Walkable Destinations in Prague2 min read
One of the greatest attributes of the city of Prague, Czech Republic, is how easy it is to explore and get around on foot. In fact, to get to one site, you end up passing several others on the way there. And for those places you just cannot muster up the strength to get to, you can usually view them from a distance during your walk. Here are 5 must-see sites in Prague you can see while walking from Old Town to Prague Castle.
Old Town Square
Old Town Square is historically significant for being the central marketplace in Prague during the 12th century. The square is lined with a mix of Romanesque, Baroque, and Gothic style buildings. It is easy to take the beauty in while dining at any one of the many restaurants, bistros, or gelato places spread throughout the square. Nearly all the streets in Old Town spill into this magnificent square, making it an accessible start to your Prague tour.
Astronomical Clock Tower
This clock tower is one of the main attractions located in Old Town Square and is the oldest operating astronomical clock in the world. Every hour this medieval clock tower chimes with a mechanical procession of figures meant to represent Jesus Christ, the twelve Apostles, and the Skeleton of Death. There are several restaurants right in front of the tower that will give you a fantastic view while you enjoy a meal.
The Charles Bridge
This bridge was built in 1357 and was named after King Charles IV. It is historically known as the only way of crossing the Vltava river to get from Old Town to the Prague Castle, until 1841 when other bridges were added. The Charles Bridge is not only famous for the 30 statues of various saints that line the sides of the bridge, but also the breathtaking panoramic view of the city of Prague. The bridge is also full of street vendors and musical performers.
The John Lennon Wall
Since the 1980s this wall, located just across the Charles Bridge, has been filled with John Lennon and Beatles themed graffiti. Why is that? When communism ruled in Central/Eastern Europe, most western pop music was banned, especially John Lennon’s music, because it talked about the freedom that the government wanted to oppress. Writing lyrics and praising John Lennon on that wall was how the young people of Prague defied the authorities, even though such an act could get them thrown in prison. Communist police would repeatedly paint over the wall, only to have it full of Lennon graffiti the next day.

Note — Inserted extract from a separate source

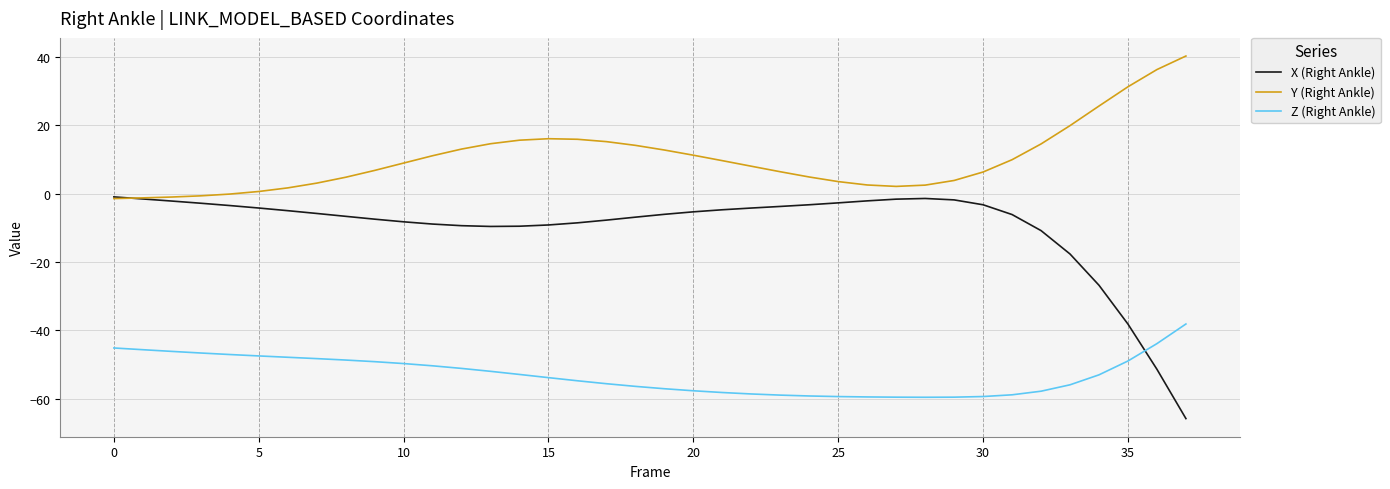

After their last crossing, which series has the higher values: X (Right Ankle) or Z (Right Ankle)?

Z (Right Ankle)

This UNESCO World Heritage site dates back to 880 and is the largest castle complex in the world. The castle is home to the President of the Czech Republic and has previously housed Holy Roman Emperors. Inside the castle walls, you can roam through the courtyards, gardens, palaces, and museums. The St. Vitus Cathedral, the most dominating building in the grounds and the largest church in Czech Republic, houses the tombs of many Bohemian kings and Holy Roman Emperors.